===== STORED DATA

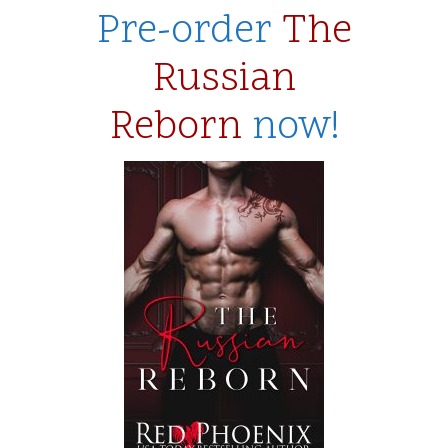
Pre-order
The
Russian
Reborn
now!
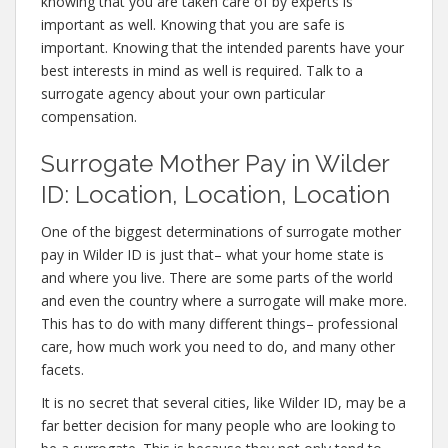
knowing that you are taken care of by experts is
important as well. Knowing that you are safe is
important. Knowing that the intended parents have your
best interests in mind as well is required. Talk to a
surrogate agency about your own particular
compensation.
Surrogate Mother Pay in Wilder
ID: Location, Location, Location
One of the biggest determinations of surrogate mother
pay in Wilder ID is just that– what your home state is
and where you live. There are some parts of the world
and even the country where a surrogate will make more.
This has to do with many different things– professional
care, how much work you need to do, and many other
facets.
It is no secret that several cities, like Wilder ID, may be a
far better decision for many people who are looking to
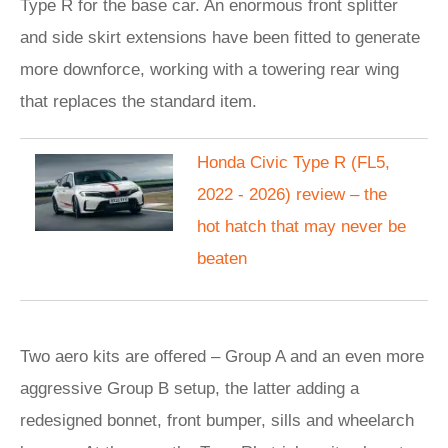
Type R for the base car. An enormous front splitter
and side skirt extensions have been fitted to generate
more downforce, working with a towering rear wing
that replaces the standard item.
Honda Civic Type R (FL5,
2022 - 2026) review – the
hot hatch that may never be
beaten
Two aero kits are offered – Group A and an even more
aggressive Group B setup, the latter adding a
redesigned bonnet, front bumper, sills and wheelarch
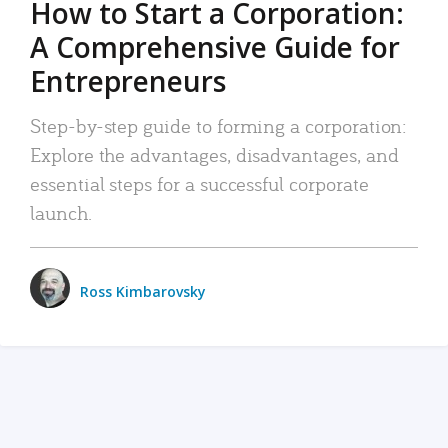
How to Start a Corporation:
A Comprehensive Guide for
Entrepreneurs
Step-by-step guide to forming a corporation:
Explore the advantages, disadvantages, and
essential steps for a successful corporate
launch.
Ross Kimbarovsky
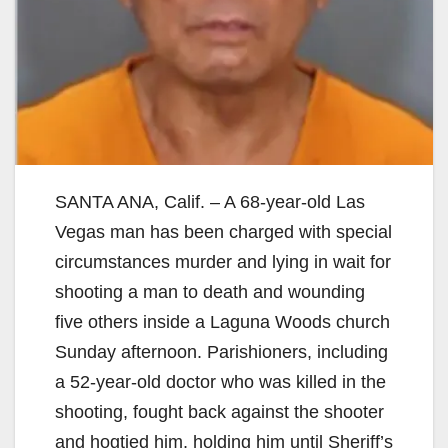
SANTA ANA, Calif. – A 68-year-old Las
Vegas man has been charged with special
circumstances murder and lying in wait for
shooting a man to death and wounding
five others inside a Laguna Woods church
Sunday afternoon. Parishioners, including
a 52-year-old doctor who was killed in the
shooting, fought back against the shooter
and hogtied him, holding him until Sheriff’s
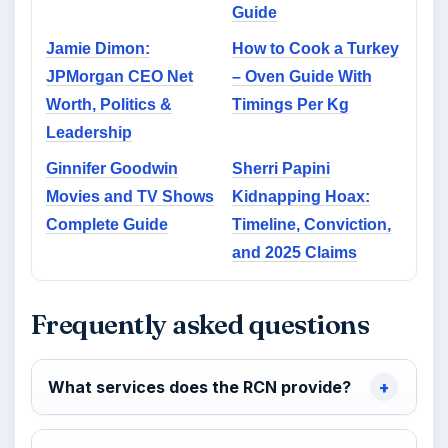
Guide
Jamie Dimon:
How to Cook a Turkey
JPMorgan CEO Net
– Oven Guide With
Worth, Politics &
Timings Per Kg
Leadership
Ginnifer Goodwin
Sherri Papini
Movies and TV Shows
Kidnapping Hoax:
Complete Guide
Timeline, Conviction,
and 2025 Claims
Frequently asked questions
What services does the RCN provide?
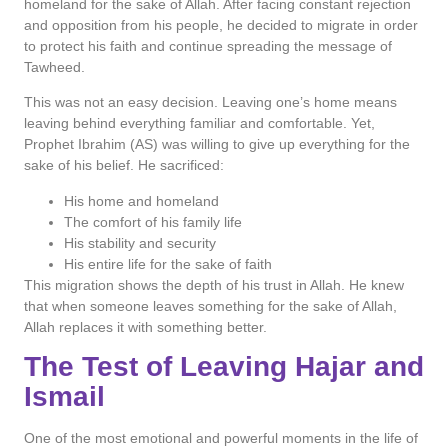
homeland for the sake of Allah. After facing constant rejection
and opposition from his people, he decided to migrate in order
to protect his faith and continue spreading the message of
Tawheed.
This was not an easy decision. Leaving one’s home means
leaving behind everything familiar and comfortable. Yet,
Prophet Ibrahim (AS) was willing to give up everything for the
sake of his belief. He sacrificed:
His home and homeland
The comfort of his family life
His stability and security
His entire life for the sake of faith
This migration shows the depth of his trust in Allah. He knew
that when someone leaves something for the sake of Allah,
Allah replaces it with something better.
The Test of Leaving Hajar and
Ismail
One of the most emotional and powerful moments in the life of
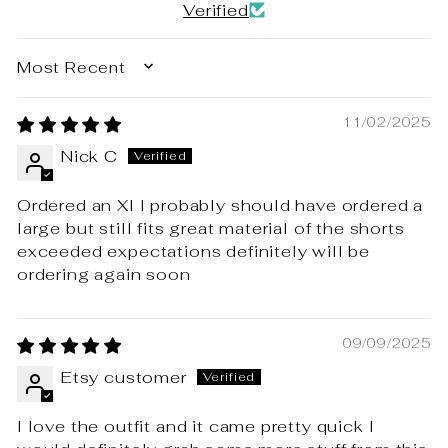
Verified
SORT BY
11/02/2025
Nick C
Ordered an Xl I probably should have ordered a
large but still fits great material of the shorts
exceeded expectations definitely will be
ordering again soon
09/09/2025
Etsy customer
I love the outfit and it came pretty quick I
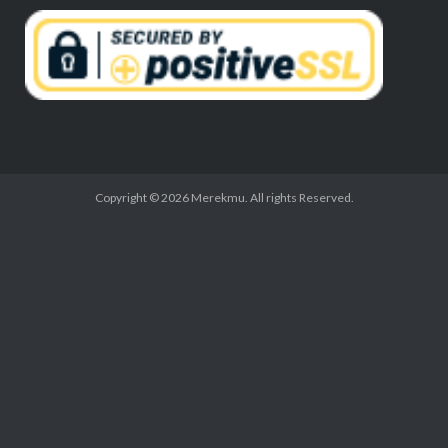
Copyright © 2026 Merekmu. All rights Reserved.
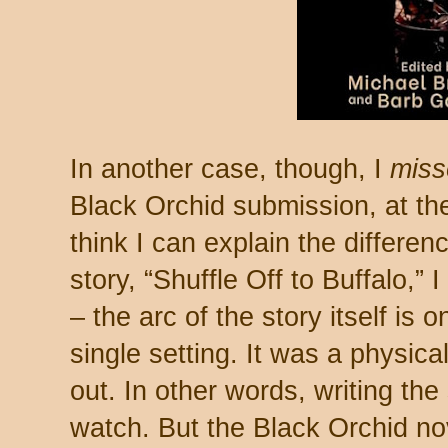
In another case, though, I
miss
Black Orchid submission, at the
think I can explain the differen
story, “Shuffle Off to Buffalo,” I
– the arc of the story itself is 
single setting. It was a physica
out. In other words, writing the
watch. But the Black Orchid no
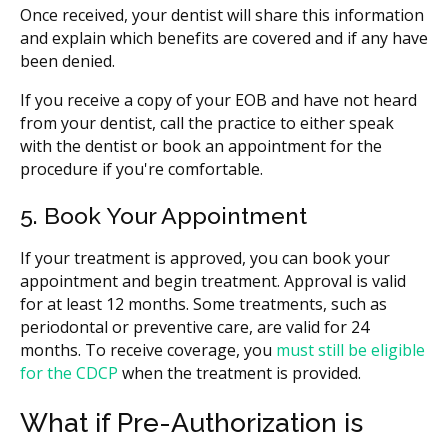
Once received, your dentist will share this information
and explain which benefits are covered and if any have
been denied.
If you receive a copy of your EOB and have not heard
from your dentist, call the practice to either speak
with the dentist or book an appointment for the
procedure if you're comfortable.
5. Book Your Appointment
If your treatment is approved, you can book your
appointment and begin treatment. Approval is valid
for at least 12 months. Some treatments, such as
periodontal or preventive care, are valid for 24
months. To receive coverage, you
must still be eligible
for the CDCP
when the treatment is provided.
What if Pre-Authorization is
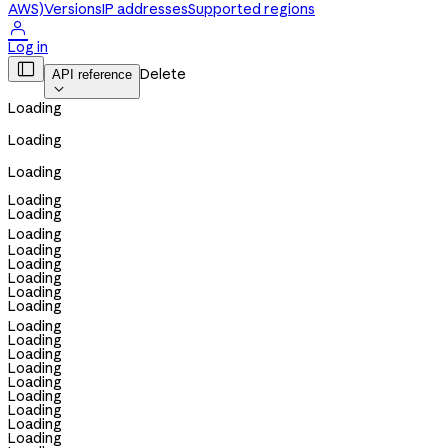
AWS)
Versions
IP addresses
Supported regions

Log in

Delete
API reference

Loading
Loading
Loading
Loading
Loading
Loading
Loading
Loading
Loading
Loading
Loading
Loading
Loading
Loading
Loading
Loading
Loading
Loading
Loading
Loading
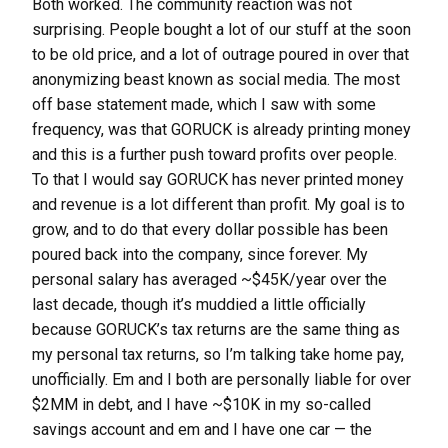
Both worked. The community reaction was not
surprising. People bought a lot of our stuff at the soon
to be old price, and a lot of outrage poured in over that
anonymizing beast known as social media. The most
off base statement made, which I saw with some
frequency, was that GORUCK is already printing money
and this is a further push toward profits over people.
To that I would say GORUCK has never printed money
and revenue is a lot different than profit. My goal is to
grow, and to do that every dollar possible has been
poured back into the company, since forever. My
personal salary has averaged ~$45K/year over the
last decade, though it’s muddied a little officially
because GORUCK’s tax returns are the same thing as
my personal tax returns, so I’m talking take home pay,
unofficially. Em and I both are personally liable for over
$2MM in debt, and I have ~$10K in my so-called
savings account and em and I have one car — the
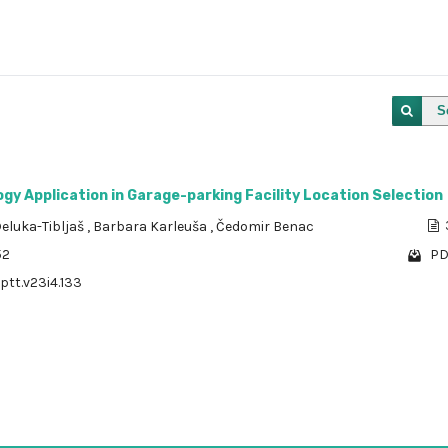
S
y Application in Garage-parking Facility Location Selection
eluka-Tibljaš
,
Barbara Karleuša
,
Čedomir Benac
52
PD
/ptt.v23i4.133
1 - 1 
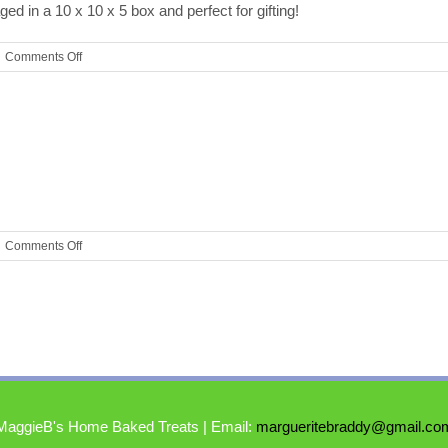
ed in a 10 x 10 x 5 box and perfect for gifting!
on
Comments Off
Assorted
Gift
Box
on
Comments Off
Cookies
MaggieB's Home Baked Treats | Email:
margueritebraddy@gmail.co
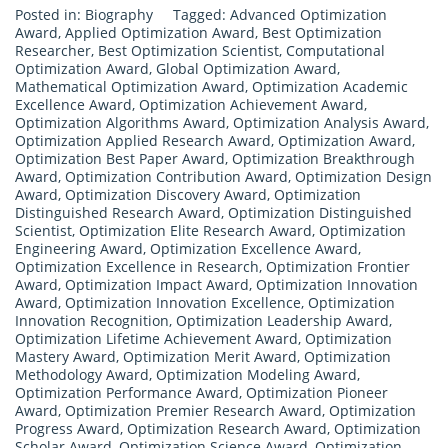
Posted in:
Biography
Tagged:
Advanced Optimization
Award
,
Applied Optimization Award
,
Best Optimization
Researcher
,
Best Optimization Scientist
,
Computational
Optimization Award
,
Global Optimization Award
,
Mathematical Optimization Award
,
Optimization Academic
Excellence Award
,
Optimization Achievement Award
,
Optimization Algorithms Award
,
Optimization Analysis Award
,
Optimization Applied Research Award
,
Optimization Award
,
Optimization Best Paper Award
,
Optimization Breakthrough
Award
,
Optimization Contribution Award
,
Optimization Design
Award
,
Optimization Discovery Award
,
Optimization
Distinguished Research Award
,
Optimization Distinguished
Scientist
,
Optimization Elite Research Award
,
Optimization
Engineering Award
,
Optimization Excellence Award
,
Optimization Excellence in Research
,
Optimization Frontier
Award
,
Optimization Impact Award
,
Optimization Innovation
Award
,
Optimization Innovation Excellence
,
Optimization
Innovation Recognition
,
Optimization Leadership Award
,
Optimization Lifetime Achievement Award
,
Optimization
Mastery Award
,
Optimization Merit Award
,
Optimization
Methodology Award
,
Optimization Modeling Award
,
Optimization Performance Award
,
Optimization Pioneer
Award
,
Optimization Premier Research Award
,
Optimization
Progress Award
,
Optimization Research Award
,
Optimization
Scholar Award
,
Optimization Science Award
,
Optimization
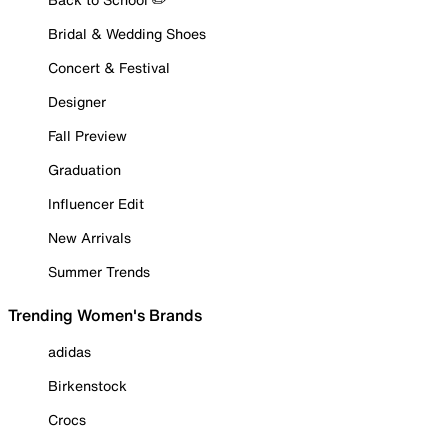
Bridal & Wedding Shoes
Concert & Festival
Designer
Fall Preview
Graduation
Influencer Edit
New Arrivals
Summer Trends
Trending Women's Brands
adidas
Birkenstock
Crocs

==========

Copy the text from every item above word for word, keeping each line as it appears, and leave out the pictures.

Pre-order
The
Russian
Reborn
now!
knowing that you are taken care of by experts is
important as well. Knowing that you are safe is
important. Knowing that the intended parents have your
best interests in mind as well is required. Talk to a
surrogate agency about your own particular
compensation.
Surrogate Mother Pay in Wilder
ID: Location, Location, Location
One of the biggest determinations of surrogate mother
pay in Wilder ID is just that– what your home state is
and where you live. There are some parts of the world
and even the country where a surrogate will make more.
This has to do with many different things– professional
care, how much work you need to do, and many other
facets.
It is no secret that several cities, like Wilder ID, may be a
far better decision for many people who are looking to
Type R for the base car. An enormous front splitter
and side skirt extensions have been fitted to generate
more downforce, working with a towering rear wing
that replaces the standard item.
Honda Civic Type R (FL5,
2022 - 2026) review – the
hot hatch that may never be
beaten
Two aero kits are offered – Group A and an even more
aggressive Group B setup, the latter adding a
redesigned bonnet, front bumper, sills and wheelarch
How to Start a Corporation:
A Comprehensive Guide for
Entrepreneurs
Step-by-step guide to forming a corporation:
Explore the advantages, disadvantages, and
essential steps for a successful corporate
launch.
Ross Kimbarovsky
SANTA ANA, Calif. – A 68-year-old Las
Vegas man has been charged with special
circumstances murder and lying in wait for
shooting a man to death and wounding
five others inside a Laguna Woods church
Sunday afternoon. Parishioners, including
a 52-year-old doctor who was killed in the
shooting, fought back against the shooter
and hogtied him, holding him until Sheriff’s
Guide
Jamie Dimon:
How to Cook a Turkey
JPMorgan CEO Net
– Oven Guide With
Worth, Politics &
Timings Per Kg
Leadership
Ginnifer Goodwin
Sherri Papini
Movies and TV Shows
Kidnapping Hoax:
Complete Guide
Timeline, Conviction,
and 2025 Claims
Frequently asked questions
What services does the RCN provide?
homeland for the sake of Allah. After facing constant rejection
and opposition from his people, he decided to migrate in order
to protect his faith and continue spreading the message of
Tawheed.
This was not an easy decision. Leaving one’s home means
leaving behind everything familiar and comfortable. Yet,
Prophet Ibrahim (AS) was willing to give up everything for the
sake of his belief. He sacrificed:
His home and homeland
The comfort of his family life
His stability and security
His entire life for the sake of faith
This migration shows the depth of his trust in Allah. He knew
that when someone leaves something for the sake of Allah,
Allah replaces it with something better.
The Test of Leaving Hajar and
Ismail
One of the most emotional and powerful moments in the life of
Verified
SORT BY
11/02/2025
Nick C
Ordered an Xl I probably should have ordered a
large but still fits great material of the shorts
exceeded expectations definitely will be
ordering again soon
09/09/2025
Etsy customer
I love the outfit and it came pretty quick I
Copyright © 2026 Merekmu. All rights Reserved.
In another case, though, I
miss
Black Orchid submission, at the
think I can explain the differen
story, “Shuffle Off to Buffalo,” I
– the arc of the story itself is 
single setting. It was a physica
out. In other words, writing the
watch. But the Black Orchid no
Once received, your dentist will share this information
and explain which benefits are covered and if any have
been denied.
If you receive a copy of your EOB and have not heard
from your dentist, call the practice to either speak
with the dentist or book an appointment for the
procedure if you're comfortable.
5. Book Your Appointment
If your treatment is approved, you can book your
appointment and begin treatment. Approval is valid
for at least 12 months. Some treatments, such as
periodontal or preventive care, are valid for 24
months. To receive coverage, you
must still be eligible
for the CDCP
when the treatment is provided.
What if Pre-Authorization is
AWS)
Versions
IP addresses
Supported regions

Log in

Delete
API reference

Loading
Loading
Loading
Loading
Loading
Loading
Loading
Loading
Loading
Loading
Loading
Loading
Loading
Loading
Loading
Loading
Loading
Loading
Loading
Loading
Both worked. The community reaction was not
surprising. People bought a lot of our stuff at the soon
to be old price, and a lot of outrage poured in over that
anonymizing beast known as social media. The most
off base statement made, which I saw with some
frequency, was that GORUCK is already printing money
and this is a further push toward profits over people.
To that I would say GORUCK has never printed money
and revenue is a lot different than profit. My goal is to
grow, and to do that every dollar possible has been
poured back into the company, since forever. My
personal salary has averaged ~$45K/year over the
last decade, though it’s muddied a little officially
because GORUCK’s tax returns are the same thing as
my personal tax returns, so I’m talking take home pay,
unofficially. Em and I both are personally liable for over
$2MM in debt, and I have ~$10K in my so-called
savings account and em and I have one car — the
S
y Application in Garage-parking Facility Location Selection
eluka-Tibljaš
,
Barbara Karleuša
,
Čedomir Benac
52
PD
/ptt.v23i4.133
1 - 1 
ed in a 10 x 10 x 5 box and perfect for gifting!
on
Comments Off
Assorted
Gift
Box
on
Comments Off
Cookies
MaggieB's Home Baked Treats | Email:
margueritebraddy@gmail.co
Posted in:
Biography
Tagged:
Advanced Optimization
Award
,
Applied Optimization Award
,
Best Optimization
Researcher
,
Best Optimization Scientist
,
Computational
Optimization Award
,
Global Optimization Award
,
Mathematical Optimization Award
,
Optimization Academic
Excellence Award
,
Optimization Achievement Award
,
Optimization Algorithms Award
,
Optimization Analysis Award
,
Optimization Applied Research Award
,
Optimization Award
,
Optimization Best Paper Award
,
Optimization Breakthrough
Award
,
Optimization Contribution Award
,
Optimization Design
Award
,
Optimization Discovery Award
,
Optimization
Distinguished Research Award
,
Optimization Distinguished
Scientist
,
Optimization Elite Research Award
,
Optimization
Engineering Award
,
Optimization Excellence Award
,
Optimization Excellence in Research
,
Optimization Frontier
Award
,
Optimization Impact Award
,
Optimization Innovation
Award
,
Optimization Innovation Excellence
,
Optimization
Innovation Recognition
,
Optimization Leadership Award
,
Optimization Lifetime Achievement Award
,
Optimization
Mastery Award
,
Optimization Merit Award
,
Optimization
Methodology Award
,
Optimization Modeling Award
,
Optimization Performance Award
,
Optimization Pioneer
Award
,
Optimization Premier Research Award
,
Optimization
Progress Award
,
Optimization Research Award
,
Optimization
Scholar Award
,
Optimization Science Award
,
Optimization
Bridal & Wedding Shoes
Concert & Festival
Designer
Fall Preview
Graduation
Influencer Edit
New Arrivals
Summer Trends
Trending Women's Brands
adidas
Birkenstock
Crocs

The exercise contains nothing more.